## EXCERPT
_ _ _

The standalone TCS

This mode is analogous to the old style of working with the telescope. As discussed earlier, we do not envisage this to be a mode in which the telescope is used on the average night.

Starting the TCS.

Log on to the wt5tcs workstation as user tcs.

A number of panels should appear automatically. One the screen marks wt5tcs:0.1 you have the  Main Control Panel  for the telescope.  For all practical purposes you should need no other panel to operate the telescope. This panel, is a busy panel designed to be used by the operators rather than the casual user.

On the other screen,  the Status Panel  should also start up. This panel contains most status information necessary when running the telescope.

The TCS should be in state STANDBY with sub state IDLE or ERROR. The global interlock status of the system can be found in the status display. However, you may also view the details of the entire interlock chain using the Interlock Status Panel. The telescope is started from the main panel by clicking on "START TCS"  and answering positively to the `continue?' question. The Hydraulics Panel may be started manually from the ntt guihb panel. The pressure of the hydraulics is also displayed on the Status Panel.

_ _ _

## Stored data
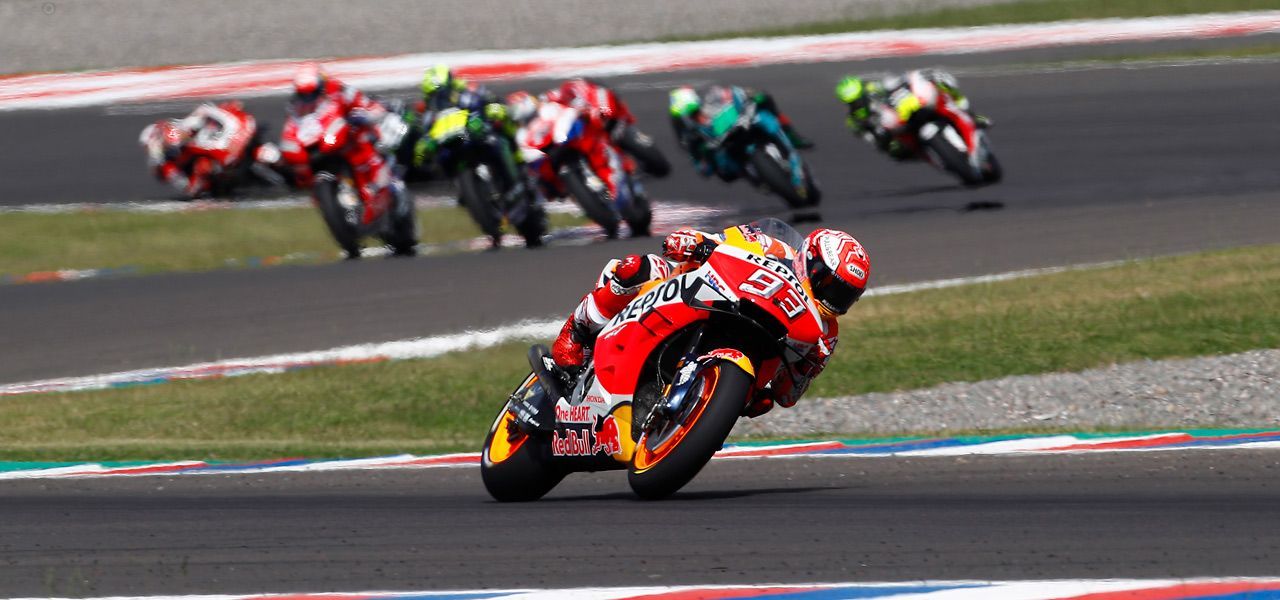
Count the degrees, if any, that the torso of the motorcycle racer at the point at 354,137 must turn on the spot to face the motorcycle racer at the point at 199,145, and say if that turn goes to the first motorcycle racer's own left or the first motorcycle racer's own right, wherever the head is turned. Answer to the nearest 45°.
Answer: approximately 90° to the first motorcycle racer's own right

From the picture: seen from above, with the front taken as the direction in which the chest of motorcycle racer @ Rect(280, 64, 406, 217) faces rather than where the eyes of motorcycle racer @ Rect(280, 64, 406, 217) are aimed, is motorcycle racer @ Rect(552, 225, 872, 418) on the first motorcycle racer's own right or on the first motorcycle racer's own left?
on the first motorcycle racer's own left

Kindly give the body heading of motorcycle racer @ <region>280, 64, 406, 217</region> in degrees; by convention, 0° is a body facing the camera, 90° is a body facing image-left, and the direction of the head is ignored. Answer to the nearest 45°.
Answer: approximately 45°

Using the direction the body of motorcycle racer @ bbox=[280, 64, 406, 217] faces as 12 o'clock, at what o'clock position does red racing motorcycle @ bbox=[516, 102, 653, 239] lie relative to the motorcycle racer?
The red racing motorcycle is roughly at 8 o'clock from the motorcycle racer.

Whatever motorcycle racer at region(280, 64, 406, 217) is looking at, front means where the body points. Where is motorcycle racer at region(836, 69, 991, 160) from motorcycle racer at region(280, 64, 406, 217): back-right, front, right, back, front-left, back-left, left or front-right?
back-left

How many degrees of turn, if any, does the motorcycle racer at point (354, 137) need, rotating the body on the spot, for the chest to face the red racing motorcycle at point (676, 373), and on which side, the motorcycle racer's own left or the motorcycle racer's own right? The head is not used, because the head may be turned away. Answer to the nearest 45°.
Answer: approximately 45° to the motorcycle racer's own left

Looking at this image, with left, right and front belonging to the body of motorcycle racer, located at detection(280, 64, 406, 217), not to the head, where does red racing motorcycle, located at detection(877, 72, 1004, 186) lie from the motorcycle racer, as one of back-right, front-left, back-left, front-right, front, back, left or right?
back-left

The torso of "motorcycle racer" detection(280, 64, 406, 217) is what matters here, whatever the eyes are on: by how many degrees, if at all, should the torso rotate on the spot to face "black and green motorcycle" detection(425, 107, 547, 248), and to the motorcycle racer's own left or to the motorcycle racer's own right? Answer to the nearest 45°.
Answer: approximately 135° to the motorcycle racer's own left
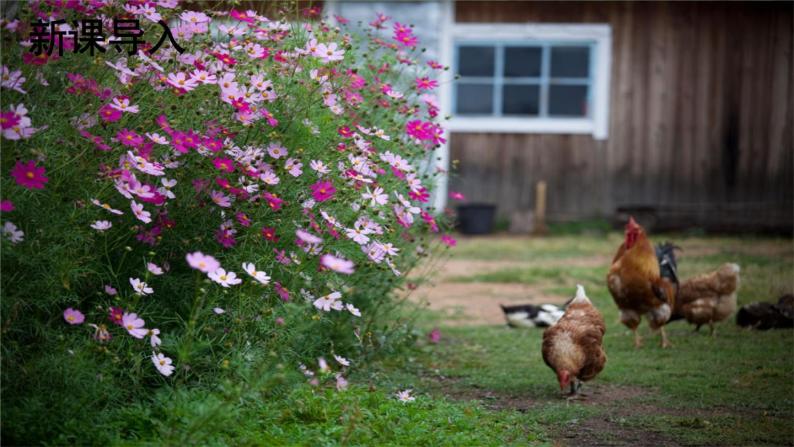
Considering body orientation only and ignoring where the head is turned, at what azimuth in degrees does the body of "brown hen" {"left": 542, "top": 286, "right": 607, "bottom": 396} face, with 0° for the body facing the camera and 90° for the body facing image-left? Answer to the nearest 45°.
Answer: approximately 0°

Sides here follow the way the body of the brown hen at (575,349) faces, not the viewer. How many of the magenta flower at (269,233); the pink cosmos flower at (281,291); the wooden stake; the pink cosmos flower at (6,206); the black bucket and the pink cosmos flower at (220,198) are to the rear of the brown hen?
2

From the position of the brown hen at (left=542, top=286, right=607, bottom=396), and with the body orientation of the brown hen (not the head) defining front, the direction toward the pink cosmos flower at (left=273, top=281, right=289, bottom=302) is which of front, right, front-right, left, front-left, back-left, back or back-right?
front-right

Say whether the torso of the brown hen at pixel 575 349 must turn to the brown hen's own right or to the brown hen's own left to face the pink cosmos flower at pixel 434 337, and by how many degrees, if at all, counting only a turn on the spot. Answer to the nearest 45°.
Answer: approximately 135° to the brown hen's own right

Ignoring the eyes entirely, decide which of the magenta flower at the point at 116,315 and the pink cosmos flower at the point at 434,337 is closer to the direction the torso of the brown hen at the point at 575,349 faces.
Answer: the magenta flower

_ _ _

## PROBLEM REQUIREMENTS
Answer these questions from the standalone TCS text:
1. As which user should you log on to the wt5tcs workstation?
2. What state and sub states should the TCS be in before it is started?
3. Which panel also displays the pressure of the hydraulics?

## COMPLETED EXERCISE
1. As user tcs.
2. State STANDBY, with sub state IDLE or ERROR.
3. The Status Panel.